### What to work on
Which lines of the data below hold "from"? Copy each of them.

### Data excerpts

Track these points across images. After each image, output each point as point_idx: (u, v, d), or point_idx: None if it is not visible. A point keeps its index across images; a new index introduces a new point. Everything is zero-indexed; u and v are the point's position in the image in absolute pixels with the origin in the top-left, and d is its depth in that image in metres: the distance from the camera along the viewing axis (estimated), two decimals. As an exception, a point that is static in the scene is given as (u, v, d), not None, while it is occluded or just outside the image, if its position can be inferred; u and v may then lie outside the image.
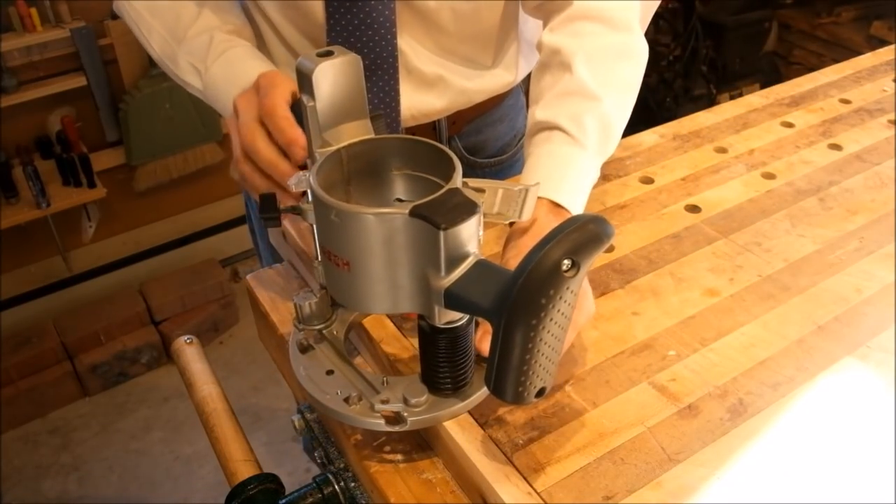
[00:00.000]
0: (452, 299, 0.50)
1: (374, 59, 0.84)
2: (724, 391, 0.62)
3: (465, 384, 0.57)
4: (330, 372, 0.59)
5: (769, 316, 0.69)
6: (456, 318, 0.53)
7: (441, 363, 0.55)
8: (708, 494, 0.54)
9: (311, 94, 0.55)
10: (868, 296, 0.72)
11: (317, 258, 0.59)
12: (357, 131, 0.58)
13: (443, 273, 0.50)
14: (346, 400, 0.56)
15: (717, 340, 0.67)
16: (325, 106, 0.56)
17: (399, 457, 0.59)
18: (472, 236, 0.50)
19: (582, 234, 0.46)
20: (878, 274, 0.74)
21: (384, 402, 0.55)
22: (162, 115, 2.12)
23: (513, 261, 0.62)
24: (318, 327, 0.62)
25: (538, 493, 0.53)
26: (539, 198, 0.65)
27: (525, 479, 0.54)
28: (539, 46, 0.79)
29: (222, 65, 0.79)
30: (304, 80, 0.55)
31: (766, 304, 0.71)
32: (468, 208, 0.49)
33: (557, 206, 0.66)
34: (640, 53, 0.78)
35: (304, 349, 0.61)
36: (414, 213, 0.49)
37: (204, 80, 0.81)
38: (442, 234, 0.48)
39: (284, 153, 0.65)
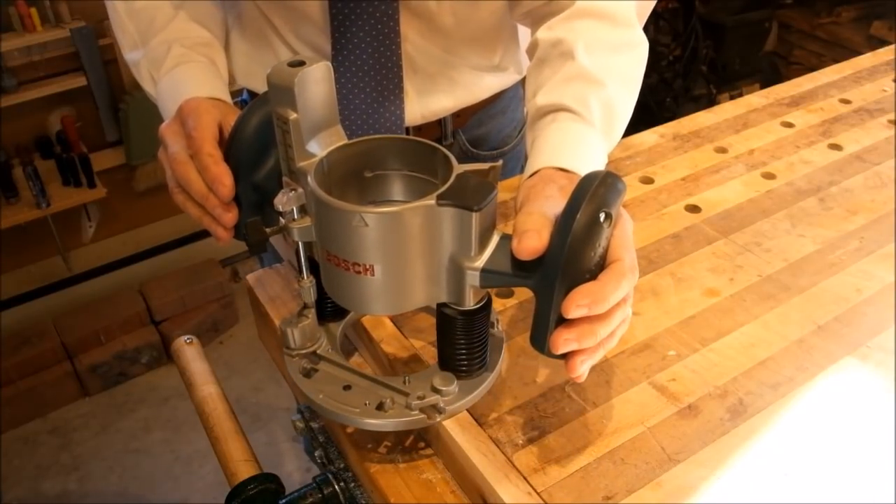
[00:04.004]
0: (488, 277, 0.52)
1: (379, 60, 0.84)
2: (724, 391, 0.62)
3: (487, 358, 0.58)
4: (347, 387, 0.58)
5: (769, 316, 0.69)
6: (481, 297, 0.55)
7: (467, 345, 0.56)
8: (708, 494, 0.54)
9: (292, 106, 0.53)
10: (868, 296, 0.72)
11: (302, 277, 0.58)
12: (332, 139, 0.57)
13: (475, 253, 0.51)
14: (380, 407, 0.56)
15: (717, 340, 0.67)
16: (305, 117, 0.54)
17: (399, 457, 0.59)
18: (494, 213, 0.52)
19: (607, 188, 0.49)
20: (878, 274, 0.74)
21: (420, 398, 0.55)
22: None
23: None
24: (311, 349, 0.61)
25: (538, 493, 0.53)
26: (550, 168, 0.63)
27: (525, 479, 0.54)
28: (534, 45, 0.77)
29: (170, 81, 0.79)
30: (283, 93, 0.53)
31: (766, 304, 0.71)
32: (487, 187, 0.50)
33: (569, 173, 0.63)
34: (640, 47, 0.77)
35: (308, 373, 0.60)
36: (442, 200, 0.49)
37: (156, 91, 0.81)
38: (475, 215, 0.49)
39: None
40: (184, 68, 0.79)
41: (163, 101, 0.79)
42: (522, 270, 0.51)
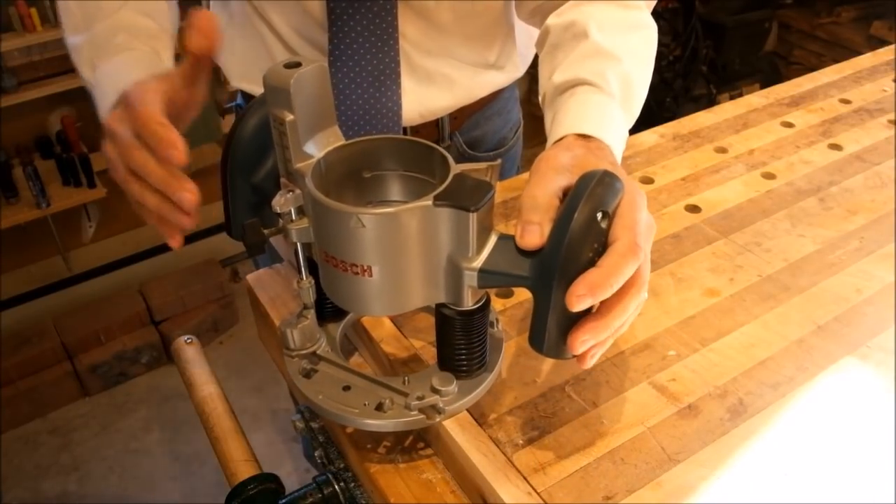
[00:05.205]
0: (486, 277, 0.52)
1: (376, 55, 0.84)
2: (724, 391, 0.62)
3: (486, 358, 0.58)
4: (347, 388, 0.58)
5: (769, 316, 0.69)
6: (480, 297, 0.54)
7: (466, 345, 0.56)
8: (708, 494, 0.54)
9: (288, 107, 0.53)
10: (868, 296, 0.72)
11: (301, 277, 0.58)
12: (329, 140, 0.57)
13: (472, 254, 0.51)
14: (379, 408, 0.56)
15: (717, 340, 0.67)
16: (302, 118, 0.54)
17: (399, 457, 0.59)
18: (491, 213, 0.52)
19: (604, 188, 0.50)
20: (878, 274, 0.74)
21: (420, 398, 0.55)
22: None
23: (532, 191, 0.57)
24: (311, 349, 0.61)
25: (538, 493, 0.53)
26: (571, 135, 0.62)
27: (525, 479, 0.54)
28: (545, 32, 0.77)
29: (110, 67, 0.75)
30: (280, 94, 0.53)
31: (766, 304, 0.71)
32: (484, 187, 0.50)
33: (590, 139, 0.62)
34: (651, 28, 0.76)
35: (308, 374, 0.60)
36: (439, 200, 0.49)
37: (95, 77, 0.76)
38: (472, 215, 0.49)
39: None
40: (127, 55, 0.75)
41: (100, 88, 0.74)
42: (520, 271, 0.51)
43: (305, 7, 0.83)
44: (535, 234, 0.50)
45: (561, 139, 0.62)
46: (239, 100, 1.02)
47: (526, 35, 0.95)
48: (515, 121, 1.09)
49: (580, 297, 0.47)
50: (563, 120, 0.65)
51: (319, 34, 0.85)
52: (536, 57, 0.81)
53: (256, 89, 0.93)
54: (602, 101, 0.66)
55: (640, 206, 0.53)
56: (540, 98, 0.73)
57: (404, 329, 0.67)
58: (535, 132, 0.77)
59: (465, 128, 1.00)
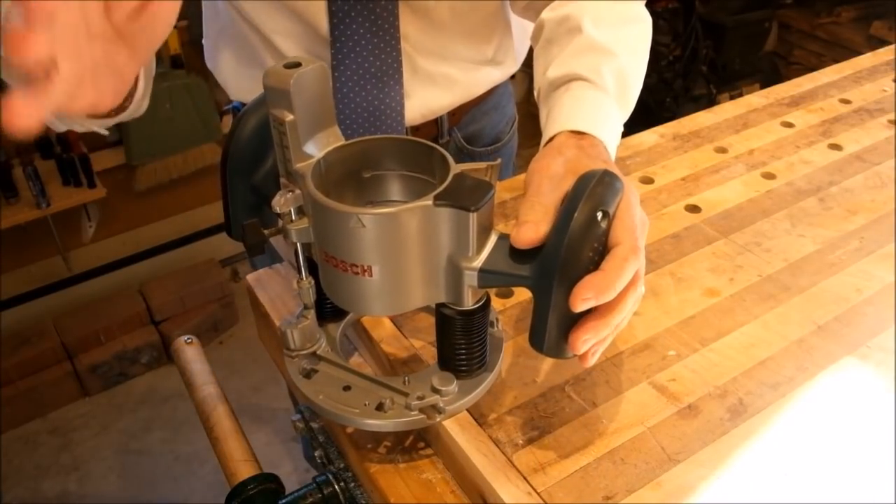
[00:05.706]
0: (486, 277, 0.52)
1: (379, 56, 0.84)
2: (724, 391, 0.62)
3: (486, 358, 0.58)
4: (347, 388, 0.58)
5: (769, 316, 0.69)
6: (480, 297, 0.55)
7: (466, 345, 0.56)
8: (708, 494, 0.54)
9: (288, 108, 0.53)
10: (868, 296, 0.72)
11: (301, 278, 0.58)
12: (329, 140, 0.57)
13: (473, 254, 0.51)
14: (379, 407, 0.56)
15: (717, 340, 0.67)
16: (302, 118, 0.54)
17: (399, 457, 0.59)
18: (492, 213, 0.52)
19: (604, 187, 0.50)
20: (878, 274, 0.74)
21: (420, 398, 0.55)
22: (162, 115, 2.12)
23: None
24: (311, 350, 0.61)
25: (538, 493, 0.53)
26: (564, 133, 0.62)
27: (525, 479, 0.54)
28: (539, 27, 0.77)
29: None
30: (279, 95, 0.53)
31: (766, 304, 0.71)
32: (484, 187, 0.50)
33: (583, 135, 0.62)
34: (645, 22, 0.76)
35: (308, 374, 0.60)
36: (439, 200, 0.49)
37: None
38: (472, 215, 0.49)
39: None
40: None
41: None
42: (520, 270, 0.51)
43: (302, 13, 0.82)
44: (529, 230, 0.50)
45: (554, 137, 0.63)
46: (236, 103, 1.02)
47: (521, 30, 0.96)
48: (511, 115, 1.10)
49: (585, 300, 0.48)
50: (558, 116, 0.65)
51: (315, 42, 0.84)
52: (532, 53, 0.82)
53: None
54: (596, 97, 0.66)
55: (634, 205, 0.53)
56: (535, 93, 0.73)
57: (404, 329, 0.67)
58: (535, 131, 0.76)
59: (462, 123, 1.00)
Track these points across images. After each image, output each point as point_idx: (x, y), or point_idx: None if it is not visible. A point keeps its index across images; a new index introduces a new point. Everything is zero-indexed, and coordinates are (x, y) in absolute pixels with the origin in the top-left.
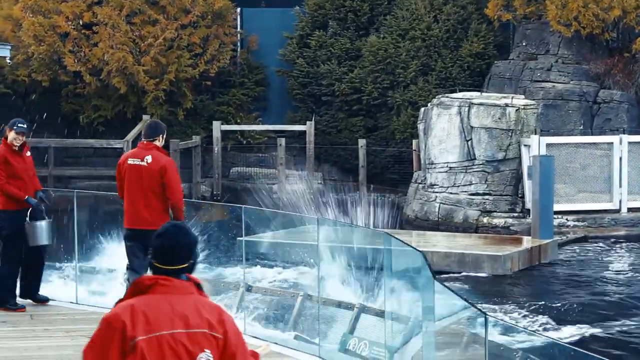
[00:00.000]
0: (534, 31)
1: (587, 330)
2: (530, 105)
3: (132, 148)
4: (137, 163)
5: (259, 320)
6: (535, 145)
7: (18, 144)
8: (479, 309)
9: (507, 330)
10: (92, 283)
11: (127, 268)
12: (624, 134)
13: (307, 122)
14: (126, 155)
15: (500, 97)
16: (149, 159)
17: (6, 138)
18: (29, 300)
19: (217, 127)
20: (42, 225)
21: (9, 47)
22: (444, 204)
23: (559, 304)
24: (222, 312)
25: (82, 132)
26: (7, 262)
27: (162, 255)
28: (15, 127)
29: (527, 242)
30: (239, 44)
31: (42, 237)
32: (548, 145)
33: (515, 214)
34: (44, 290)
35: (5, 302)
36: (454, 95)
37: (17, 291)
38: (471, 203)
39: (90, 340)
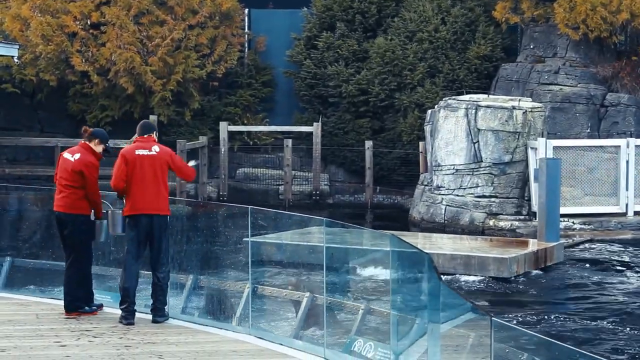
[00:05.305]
0: (541, 34)
1: (592, 333)
2: (538, 108)
3: None
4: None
5: (264, 321)
6: (542, 148)
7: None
8: (484, 312)
9: (513, 332)
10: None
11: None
12: (631, 137)
13: (314, 124)
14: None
15: (508, 99)
16: None
17: (89, 146)
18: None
19: (224, 128)
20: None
21: (17, 47)
22: (450, 206)
23: (564, 307)
24: None
25: None
26: (88, 265)
27: None
28: (108, 144)
29: (533, 245)
30: (246, 45)
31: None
32: (555, 148)
33: (522, 217)
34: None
35: (81, 307)
36: (461, 97)
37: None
38: (477, 205)
39: None
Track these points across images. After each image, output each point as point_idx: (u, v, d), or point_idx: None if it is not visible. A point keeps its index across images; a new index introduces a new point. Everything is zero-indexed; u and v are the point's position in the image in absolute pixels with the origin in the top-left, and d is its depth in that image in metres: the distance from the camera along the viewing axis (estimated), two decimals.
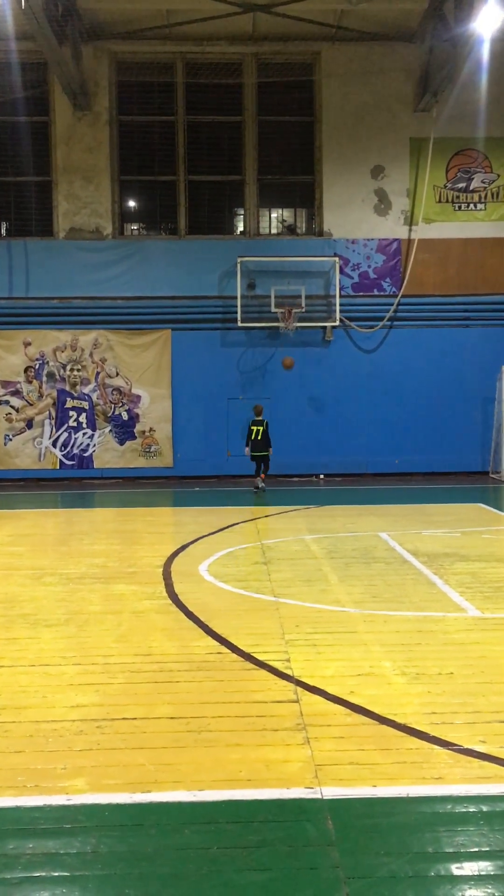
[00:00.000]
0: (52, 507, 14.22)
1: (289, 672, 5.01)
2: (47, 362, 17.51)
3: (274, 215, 18.31)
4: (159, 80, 17.72)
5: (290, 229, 18.25)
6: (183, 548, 9.42)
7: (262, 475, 15.61)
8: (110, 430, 17.61)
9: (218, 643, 5.65)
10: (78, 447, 17.57)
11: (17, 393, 17.55)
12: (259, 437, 15.45)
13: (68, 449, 17.56)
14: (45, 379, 17.54)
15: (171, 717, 4.34)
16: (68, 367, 17.54)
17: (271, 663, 5.17)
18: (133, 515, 12.82)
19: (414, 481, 17.31)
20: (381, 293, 17.79)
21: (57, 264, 17.50)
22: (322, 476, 17.76)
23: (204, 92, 17.86)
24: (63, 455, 17.55)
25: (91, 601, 6.93)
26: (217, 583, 7.58)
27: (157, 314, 17.56)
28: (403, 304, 17.72)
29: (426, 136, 17.50)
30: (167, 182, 17.94)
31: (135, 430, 17.61)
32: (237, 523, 11.29)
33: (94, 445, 17.60)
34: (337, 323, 17.44)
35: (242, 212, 18.07)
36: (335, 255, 17.58)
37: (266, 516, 12.02)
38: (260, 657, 5.30)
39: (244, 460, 15.98)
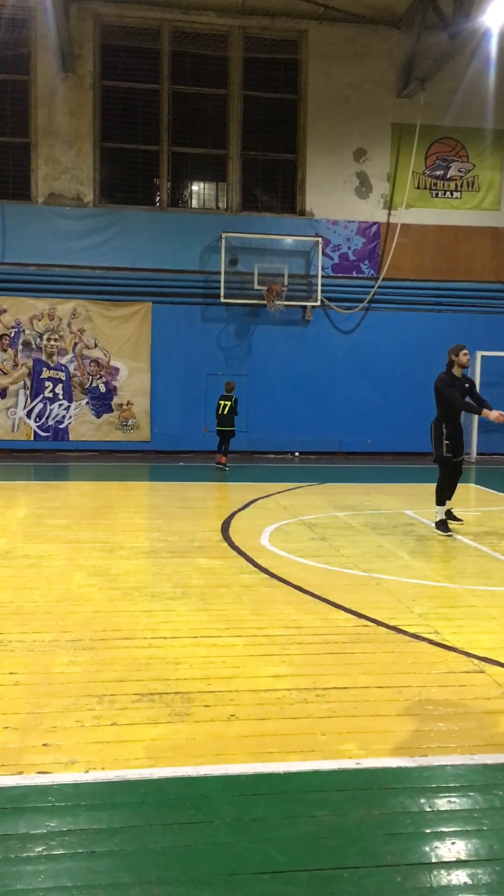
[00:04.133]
0: (52, 480, 13.93)
1: (448, 644, 5.23)
2: (23, 330, 17.10)
3: (256, 192, 18.28)
4: (145, 47, 17.42)
5: (271, 207, 18.26)
6: (227, 522, 9.50)
7: (224, 457, 15.01)
8: (87, 403, 17.36)
9: (354, 616, 5.80)
10: (53, 419, 17.25)
11: None
12: (226, 412, 14.94)
13: (43, 420, 17.23)
14: (20, 347, 17.13)
15: (380, 687, 4.48)
16: (45, 337, 17.17)
17: (425, 636, 5.37)
18: (145, 489, 12.79)
19: (385, 460, 17.77)
20: (360, 275, 18.10)
21: (35, 230, 17.06)
22: (297, 454, 18.01)
23: (190, 62, 17.67)
24: (38, 426, 17.20)
25: (187, 574, 6.95)
26: (294, 558, 7.72)
27: (138, 286, 17.38)
28: (380, 287, 18.08)
29: (408, 122, 17.83)
30: (150, 152, 17.70)
31: (112, 403, 17.42)
32: (257, 499, 11.41)
33: (70, 417, 17.32)
34: (318, 303, 17.66)
35: (226, 186, 18.00)
36: (317, 234, 17.76)
37: (278, 493, 12.16)
38: (410, 630, 5.49)
39: None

### Completed exercise
Track these points across images. After each image, output each point as point_idx: (u, v, d), or point_idx: None if it is not visible. A point keeps its index across images; a new index introduces a new point. Everything is zero-indexed; u and v are the point's position in the image in absolute pixels with the origin in the top-left, and d is its depth in that image in metres: the distance from the camera along the viewing axis (estimated), two decimals. As an exception, a point that is static in the scene is given as (u, v, d), not None, while it is occluded or just outside the image, if its position can be inferred; u and v may then lie outside the image.
Track these points across images. After each image, output each point as point_idx: (u, v, d), or point_idx: None if it is not visible. A point keeps its index across images; a new index introduces a new point. Everything is zero-indexed; u and v are the point's position in the image in absolute pixels with the origin in the top-left, and d is its depth in that image in metres: the distance from the camera along the viewing axis (estimated), two decimals.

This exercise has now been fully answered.